Dit Strategisch Basisonderzoek steunkanaal betekent een
belangrijke verruiming in vergelijking met een voorloper,
nl. het programma Generisch Basisonderzoek aan de
Universiteiten (GBOU):
- Naast het wetenschappelijk-technologisch onderzoek,
wordt vanaf 2004 ook ruimte gemaakt voor andere
wetenschapsdisciplines met economische of
maatschappelijke relevantie.
- Naast universiteiten kunnen voortaan ook bedrijven
projecten indienen. Ook de grote Onderzoeksinstellingen
als IMEC, VITO en VIB kunnen projecten indienen als ze
samenwerken met een universiteit. Zij blijven daarnaast
ook nog genieten van belangrijke jaarlijkse
overheidsdotaties. Hogescholen binnen hun associatie
kunnen aan bod komen mits samengewerkt wordt met een
andere Vlaamse O&O-actor.
- De projecten kunnen zeer omvangrijk zijn, wil men een
voldoende 'kritische massa' bereiken, competitief op
internationaal niveau. Voorwaarde is dan wel dat men
bereid is onderzoeksconsortia uit te bouwen over
instellingsgrenzen heen. Dit wordt structureel
aangemoedigd in de modaliteiten van het programma. Voor
projecten die slechts door één onderzoeksgroep worden
ingediend is het maximumbudget beperkt tot 500.000 euro
per jaar en dit voor maximaal 4 jaar. Voor consortia
wordt dit maximumbedrag vermenigvuldigd met het aantal
partners binnen het consortium.
- Onderzoeksploegen buiten Vlaanderen worden toegelaten
binnen consortia, tot maximum 20% van het globale
projectbudget. Het is immers de bedoeling om de expertise
te halen waar ze zich bevindt. De begrenzing is ook
ingegeven door de betrachting om in de eerste plaats
deskundigheid in Vlaanderen uit te bouwen.

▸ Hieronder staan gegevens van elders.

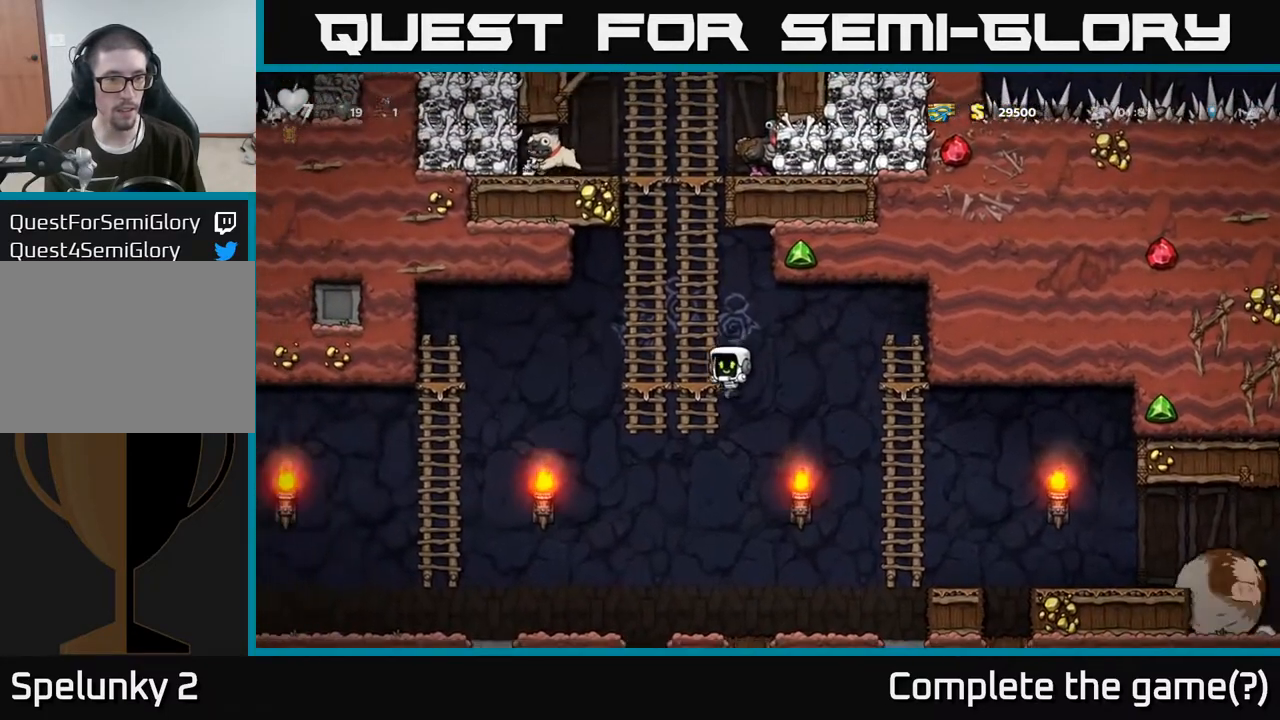
{"buttons": [], "left_stick": "up", "right_stick": "center", "events": [[117, "left_stick", "up"]]}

Voor de eerste oproep met selectie in juli 2003 wordt 35
miljoen euro gebudgetteerd. Dat is meer dan het dubbele
dan wat was voorzien voor het Generisch Basisonderzoek
aan de Universiteiten in 2002. Het IWT (Instituut voor de
aanmoediging van Innovatie door Wetenschap en
Technologie) wordt belast met het beheer in 2003. De
oproepmodaliteiten worden kenbaar gemaakt op 20 december
2002 (www.iwt.be).
De Vlaamse regering besliste tevens om zes
reserveprojecten uit de selectie voor het GBOU-programma
extra te steunen. Dit ten bedrage van 9 miljoen euro.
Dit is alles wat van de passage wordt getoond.